CONVERGE will generate an indicative set of indices for convergence which it will use to quantify the levels of convergence achieved by existing processes of convergence, examining their characteristics and strengths to identify where intervention can make them more effective. This will involve an exploration of those processes that lead to ‘malign’ forms of divergence or limit convergence, and the discovery of ways to diminish, eliminate or reverse them. Of particular interest are those new processes that introduce convergence where it does not already exist. The project aims to understand how and where these processes can start, including with the individual, with local community groups, and with businesses. It will also investigate how convergent behaviour can be created and/or supported via policy.

The collection of this information will enable CONVERGE to generate and test a multi-level framework for convergence which can then be used to promote convergence within the three-sector model of CONVERGE’s stakeholders: civil society organisations; governmental and inter-governmental organisations; and business organisations.
The project will make full use of the wide disciplinary base of its participants, many of whom are already working on sustainability in interdisciplinary ways. This skill base will form an invaluable part of the in-team testing and development of the convergence concept, reviewing its coherence against a variety of disciplinary criteria for adequacy of explanation, rigour and appropriate focus.
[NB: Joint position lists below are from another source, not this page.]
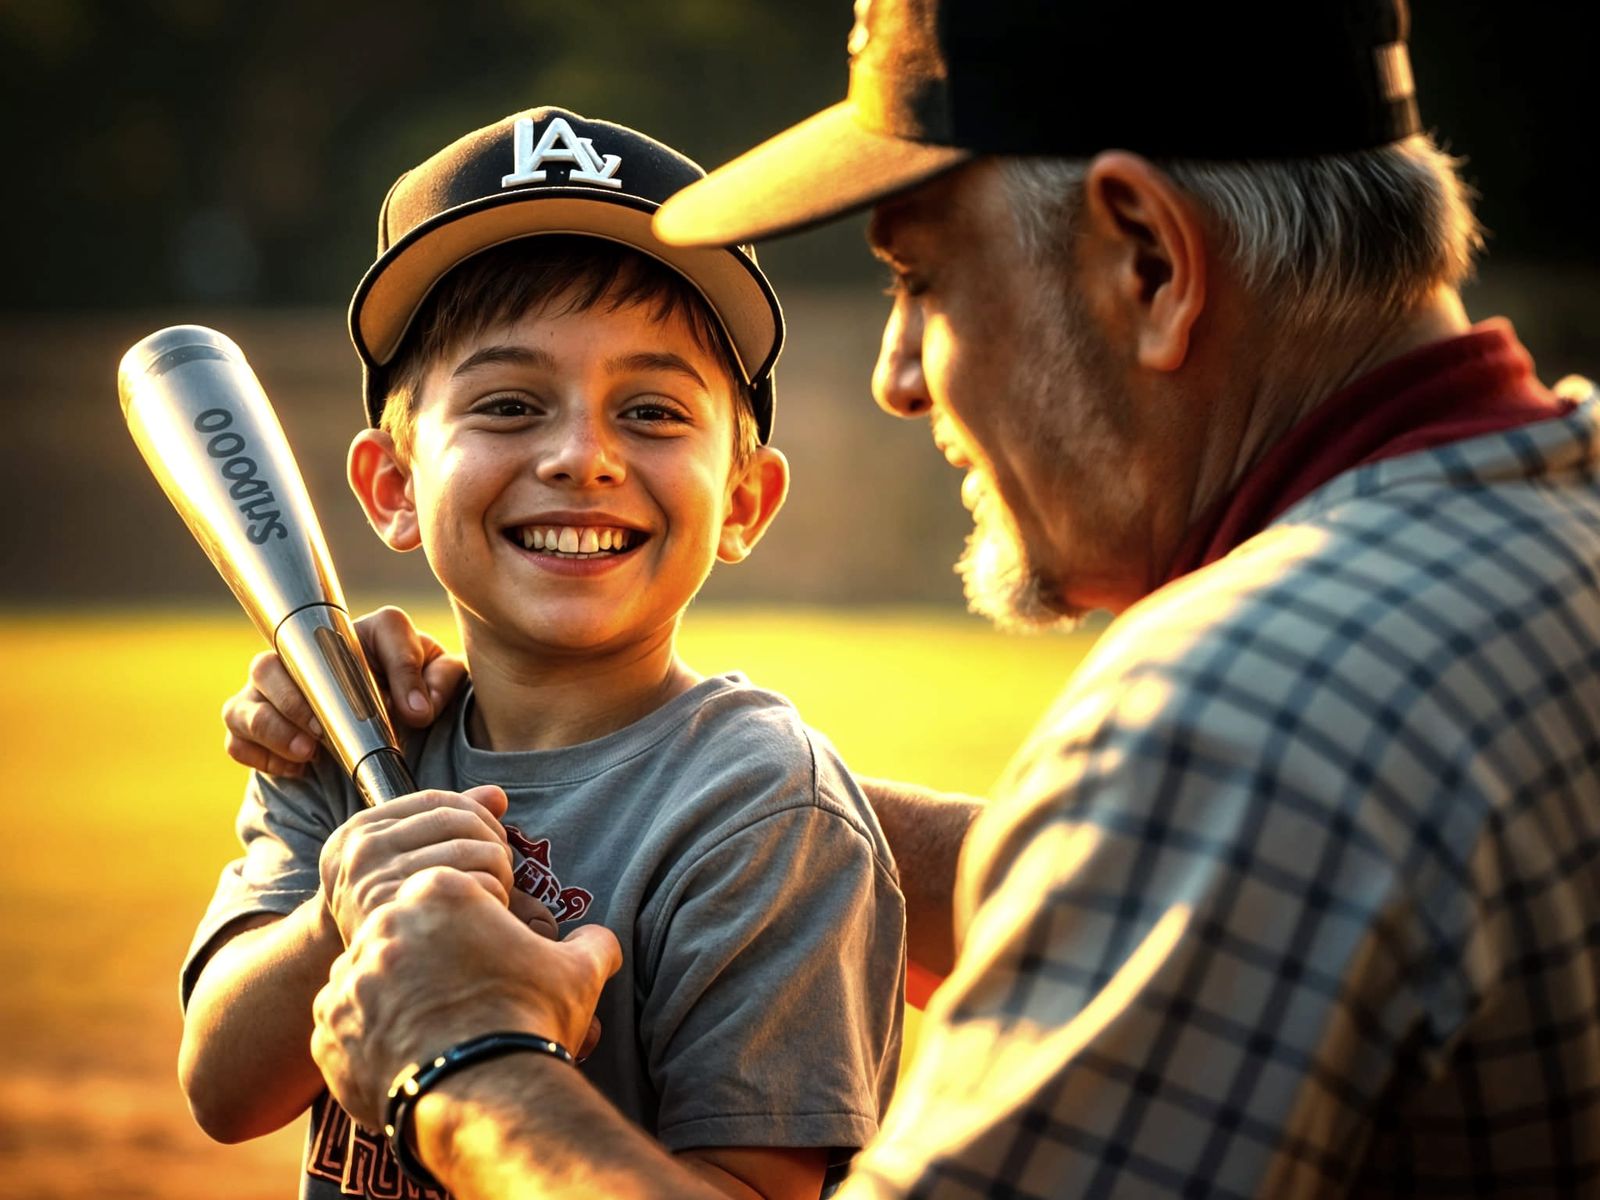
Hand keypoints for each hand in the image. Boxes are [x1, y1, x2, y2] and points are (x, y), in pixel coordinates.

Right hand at [222, 606, 467, 775]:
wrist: (382, 731)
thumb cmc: (411, 698)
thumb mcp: (437, 686)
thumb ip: (440, 682)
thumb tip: (418, 708)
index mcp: (370, 636)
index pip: (385, 628)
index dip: (402, 665)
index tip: (418, 713)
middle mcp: (308, 653)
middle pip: (281, 658)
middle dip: (300, 698)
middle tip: (328, 730)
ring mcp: (274, 689)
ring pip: (248, 698)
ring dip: (274, 725)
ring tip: (309, 751)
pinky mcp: (253, 723)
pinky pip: (238, 735)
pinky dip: (260, 752)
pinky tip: (296, 768)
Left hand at [311, 867, 621, 1128]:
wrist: (485, 1096)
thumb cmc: (529, 1022)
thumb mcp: (577, 972)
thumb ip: (590, 944)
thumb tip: (602, 940)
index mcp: (437, 893)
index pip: (447, 896)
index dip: (472, 929)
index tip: (487, 959)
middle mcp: (381, 927)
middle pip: (404, 933)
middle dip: (426, 961)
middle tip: (461, 999)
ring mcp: (347, 981)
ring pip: (369, 978)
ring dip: (393, 997)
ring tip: (434, 1031)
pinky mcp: (326, 1032)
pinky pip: (343, 1027)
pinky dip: (368, 1039)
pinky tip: (407, 1056)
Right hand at [318, 785, 514, 944]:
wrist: (350, 967)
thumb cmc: (388, 904)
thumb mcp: (400, 858)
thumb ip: (444, 820)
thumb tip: (497, 796)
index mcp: (360, 829)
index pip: (437, 800)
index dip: (478, 813)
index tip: (495, 836)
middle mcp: (361, 851)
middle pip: (455, 821)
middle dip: (492, 839)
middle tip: (505, 863)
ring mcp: (374, 883)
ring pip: (465, 850)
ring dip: (498, 865)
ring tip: (502, 885)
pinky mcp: (398, 917)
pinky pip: (466, 886)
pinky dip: (492, 891)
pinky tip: (493, 908)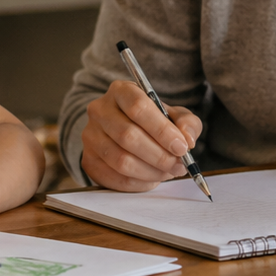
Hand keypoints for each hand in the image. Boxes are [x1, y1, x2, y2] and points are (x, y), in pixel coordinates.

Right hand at [81, 80, 202, 191]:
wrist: (126, 132)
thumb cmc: (152, 122)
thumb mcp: (174, 116)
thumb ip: (187, 123)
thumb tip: (187, 139)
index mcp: (121, 91)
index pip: (138, 107)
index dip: (162, 130)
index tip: (181, 147)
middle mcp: (100, 110)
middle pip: (128, 136)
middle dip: (159, 156)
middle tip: (179, 165)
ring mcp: (90, 136)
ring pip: (121, 160)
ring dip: (151, 172)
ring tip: (168, 172)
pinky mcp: (88, 160)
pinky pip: (115, 178)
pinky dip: (139, 183)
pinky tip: (152, 178)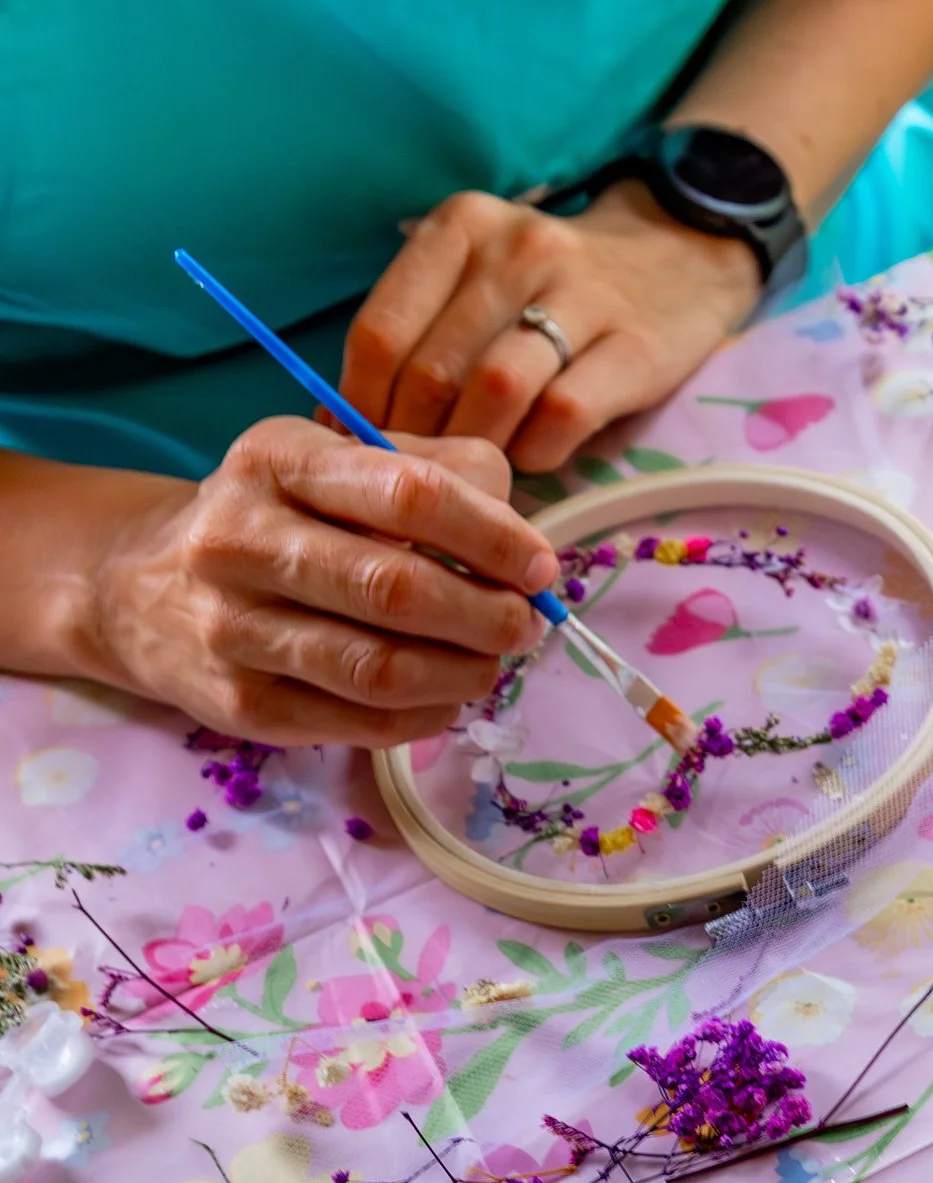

In addition, the project will seek to identify innovative new research agendas and methods to help to address European concerns that ‘European Universities currently face difficulties to generate high standards of cutting-edge research and become powerful catalysts for innovation [...] including when it comes to sustainable development.’ (COM (2006) 208, p81).
The outcomes of this research will not be to suggest more goals, such as the Millennium Development Goals (MDGs), but to define processes necessary to achieve long-term convergence in order to reach these goals.

Objectives

  1. To develop the concept of convergence across social, economic and ecological systems in the context of globalisation
  2. To test convergence as a framework for holistic indicators
  3. To evaluate how national, EU and international policies and agreements conflict or support processes of convergence, and to test the convergence frame with policy communities and stakeholders
  4. To investigate how different methods of community engagement can contribute towards building sustainable communities in the North and South, and to test the convergence frame with local stakeholders
  5. To identify processes of Convergence through case studies
  6. To use a wide range of disciplines to analyse the results of objectives 1 to 5, and synthesise new understandings into a multi-scale conceptual framework.
  7. To recommend how to integrate Convergence into the internal and external policies of the EU
  8. To communicate and disseminate the findings of CONVERGE to different end-users through a range of media.